Misericórdia, justiça e a correcta aplicação das normas canónicas face aos abusos

O professor Ricardo Bazán, padre e jurista, reflecte sobre a aplicação das normas canónicas face ao abuso sexual na Igreja, partindo da pergunta: "Serão as normas suficientes para trazer ordem a uma sociedade?

Ricardo Bazán-6 de Maio de 2022-Tempo de leitura: 6 acta
julgamento vaticano

Foto: ©2022 Catholic News Service / U.S. Conference of Catholic Bishops.

Tradução do artigo para italiano

Um dos maiores problemas que Bento XVI teve de enfrentar durante o seu pontificado foram os casos de abuso sexual de menores cometidos por padres e religiosos. Apesar dos muitos esforços e medidas que foram tomadas, não foi suficiente, de facto, podemos dizer que o tempo não foi suficiente. O Papa Francisco levou esta situação muito a sério, como demonstram as normas que emitiu durante o seu pontificado para lidar com este cancro no seio da Igreja.

As regras são suficientes?

Como padre e como jurista, coloco-me a seguinte questão: as regras são suficientes para trazer ordem a uma sociedade? A Igreja é um mistério, é o Corpo Místico de Cristo, e ao mesmo tempo é constituída por homens e mulheres, todos os baptizados, entre os quais há uma série de relações e uma troca de bens, não necessariamente ou principalmente de natureza material, mas acima de tudo de natureza espiritual. É por isso que falamos da Igreja como uma sociedade e porque ela tem o seu próprio sistema jurídico, o direito canónico. No entanto, como em qualquer sociedade, as regras não são suficientes para o ordenar. Por exemplo, o facto de existir uma lei penal num Estado que estipula que quem se apropriar dos bens de outra pessoa será punido com uma pena de prisão de 4 a 8 anos não significa que o roubo não ocorra.

Desde a promulgação do motu proprio Sacramentorum Sanctitatis Tutela (SST), em 2001, com as modificações posteriores, bem como as normas promulgadas pelo Papa Francisco, os casos de abuso sexual de menores não diminuíram, talvez tenham diminuído no início, quando os escândalos se tornaram públicos, mas hoje os abusos sexuais cometidos por membros do clero continuam, e não se trata apenas de escândalos que envolvem menores, mas também de actos contra o sexto mandamento e que implicam uma violação da promessa ou voto de celibato esperado de um sacerdote ou de um religioso.
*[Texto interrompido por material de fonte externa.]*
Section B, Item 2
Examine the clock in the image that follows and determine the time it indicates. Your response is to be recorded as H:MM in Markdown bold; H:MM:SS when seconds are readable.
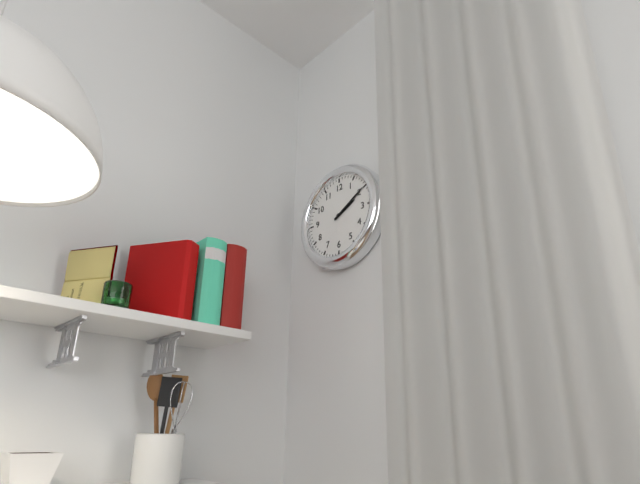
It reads **2:10**
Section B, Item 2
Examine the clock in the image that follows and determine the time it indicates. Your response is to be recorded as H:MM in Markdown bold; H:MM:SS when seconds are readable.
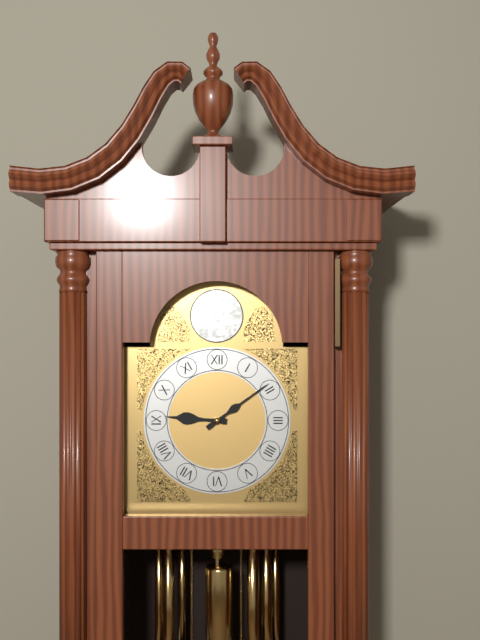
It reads **9:09**
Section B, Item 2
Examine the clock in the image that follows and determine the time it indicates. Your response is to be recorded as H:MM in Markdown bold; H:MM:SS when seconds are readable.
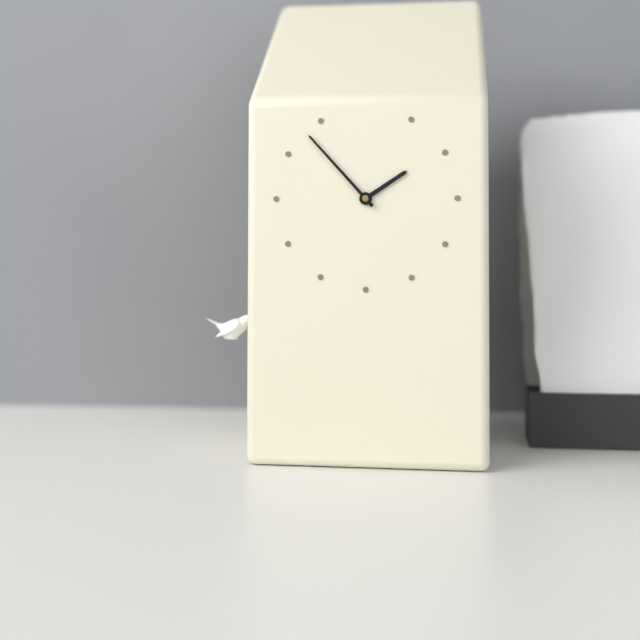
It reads **1:53**
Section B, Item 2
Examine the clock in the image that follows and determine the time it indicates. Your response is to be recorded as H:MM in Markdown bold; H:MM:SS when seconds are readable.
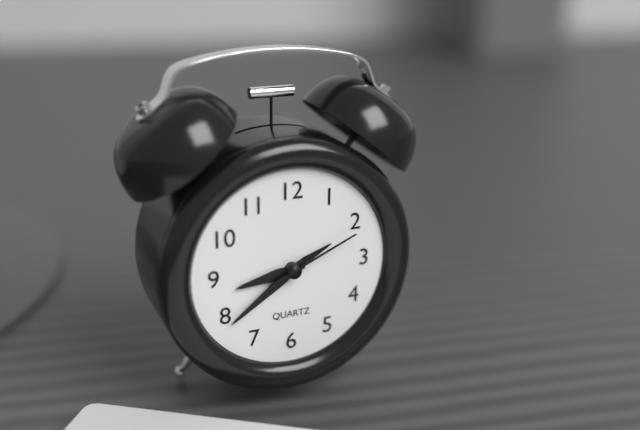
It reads **8:39:11**
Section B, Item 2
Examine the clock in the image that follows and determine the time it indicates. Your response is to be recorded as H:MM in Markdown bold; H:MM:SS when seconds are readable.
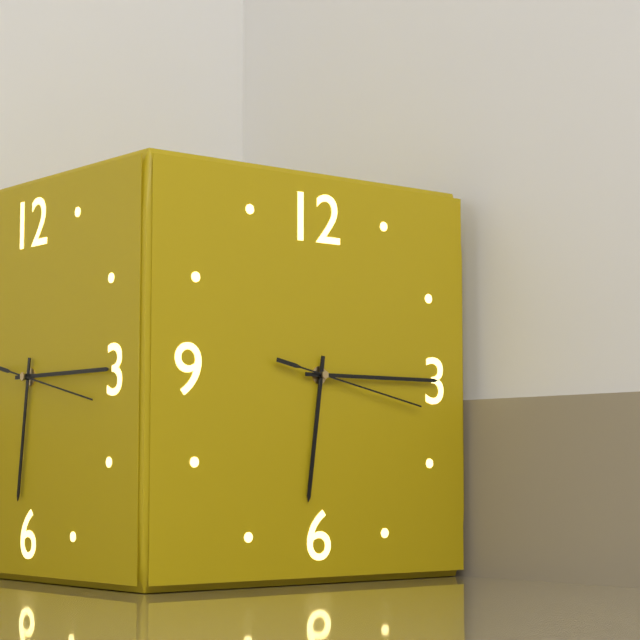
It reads **6:15:17**
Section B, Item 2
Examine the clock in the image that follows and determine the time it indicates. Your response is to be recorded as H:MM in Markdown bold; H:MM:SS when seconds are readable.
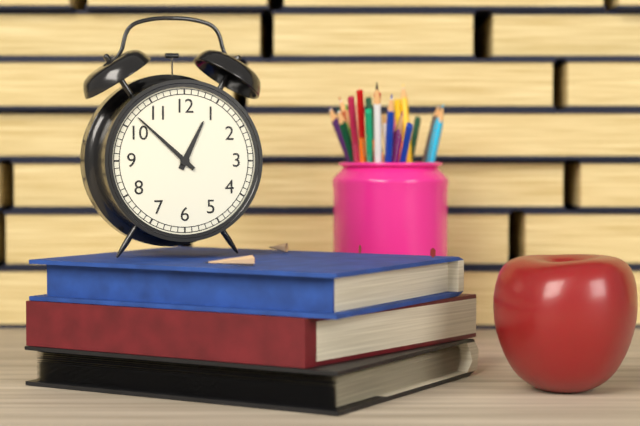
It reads **12:52**
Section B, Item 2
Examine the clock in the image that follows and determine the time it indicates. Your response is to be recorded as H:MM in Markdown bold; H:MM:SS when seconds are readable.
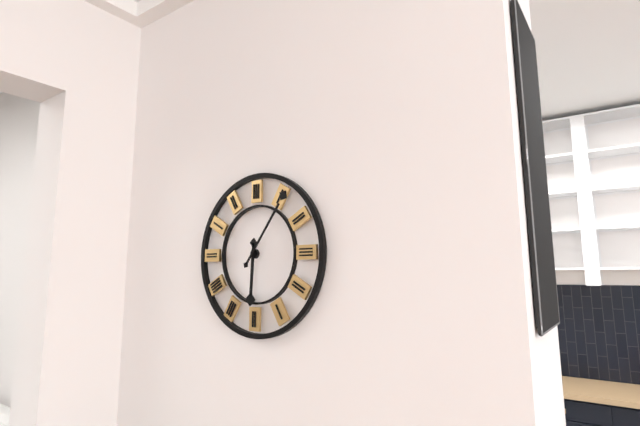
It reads **6:06**
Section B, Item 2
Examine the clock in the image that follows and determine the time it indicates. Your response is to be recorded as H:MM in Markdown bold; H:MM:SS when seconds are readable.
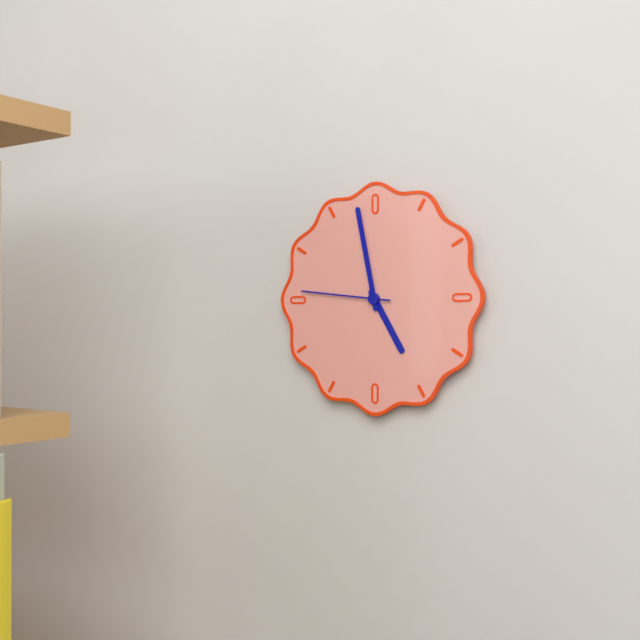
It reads **4:58:46**
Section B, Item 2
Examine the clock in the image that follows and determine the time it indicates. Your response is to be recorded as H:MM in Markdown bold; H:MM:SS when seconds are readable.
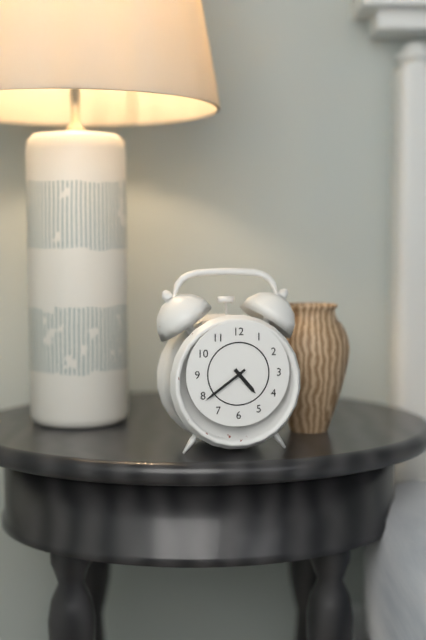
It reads **4:39**
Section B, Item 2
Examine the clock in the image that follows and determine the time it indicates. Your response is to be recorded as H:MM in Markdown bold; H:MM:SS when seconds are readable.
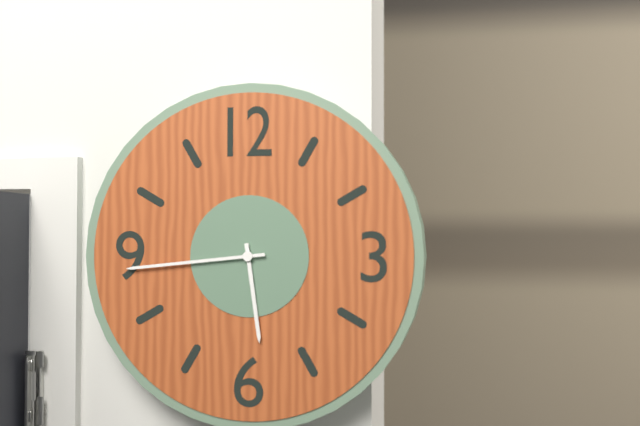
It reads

O que é necessário então? Muitas coisas. O problema moral dos membros da Igreja começa com a formação de sacerdotes e religiosos, no processo de discernimento e selecção, bem como o acompanhamento que devem ter ao longo das suas vidas. Aqui vamos tratar do aspecto jurídico, tentando responder à primeira pergunta. 

"O sentido correcto de justiça

Deve ser declarado que as leis não são eficazes por si só. Para a sua correcta aplicação é necessário compreender a regra e algo mais, a que podemos chamar "um correcto sentido de justiça". Tomemos um exemplo. Se, numa diocese, o bispo quiser implementar todas as medidas prescritas por Vos estis lux mundi (VELM), SST, Código de Direito Canónico, emendado no Livro VI sobre Punições pela Constituição Apostólica Pascite gregem Deietc., será necessário um conhecimento mínimo da lei e dos direitos. Um deles é o princípio da presunção de inocência. Por outras palavras, todas estas regras devem ter como princípio a presunção de que o clérigo ou pessoa religiosa em questão é inocente até que a sua culpa seja provada.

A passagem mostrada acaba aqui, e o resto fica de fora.